• [DIRECTIONS] Using the listing below, set down each line from the line containing "Volume, 12: 23300 -> 23400" through the line containing "Price, 11: none -> 61500", both ends included, exactly and with nothing added.

• [INPUT MATERIAL]
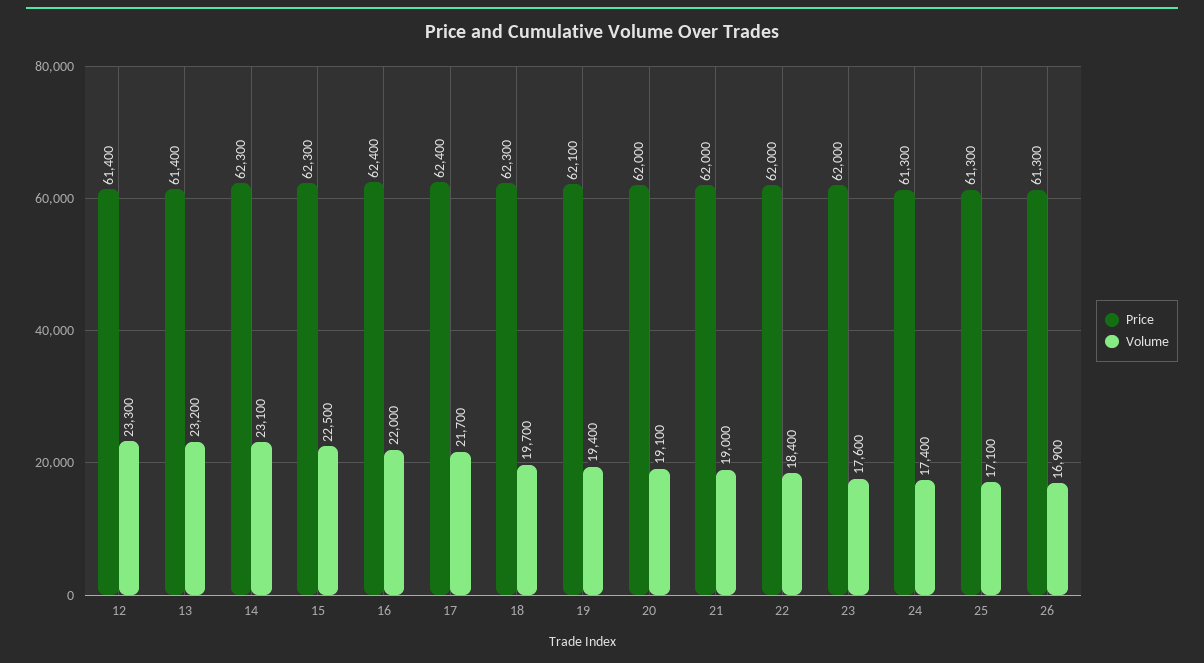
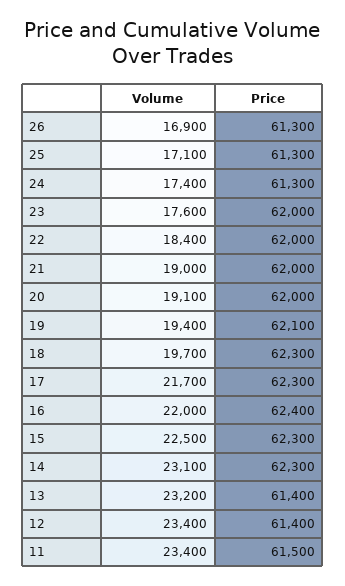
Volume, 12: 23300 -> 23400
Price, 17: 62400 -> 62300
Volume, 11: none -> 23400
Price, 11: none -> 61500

---

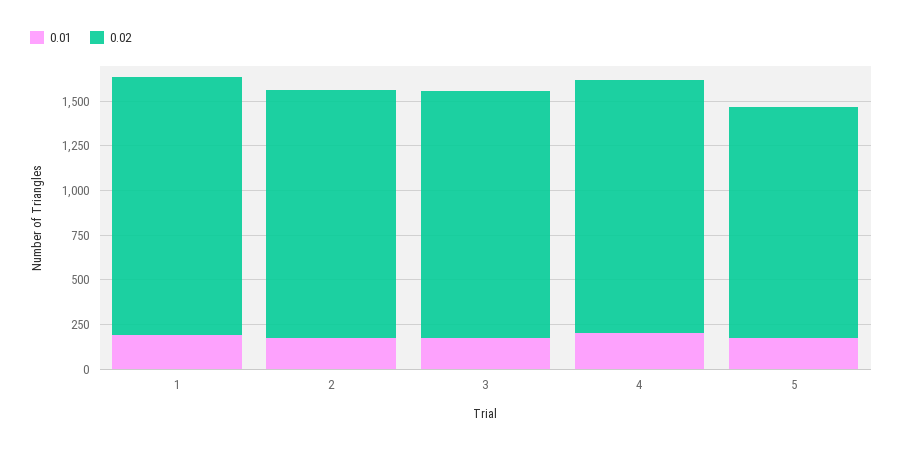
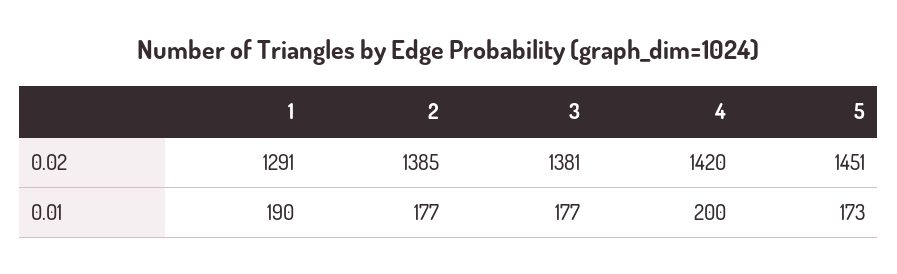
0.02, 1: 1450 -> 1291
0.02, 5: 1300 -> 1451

• [ANSWER FOR THIS EXERCISE]
Volume, 12: 23300 -> 23400
Price, 17: 62400 -> 62300
Volume, 11: none -> 23400
Price, 11: none -> 61500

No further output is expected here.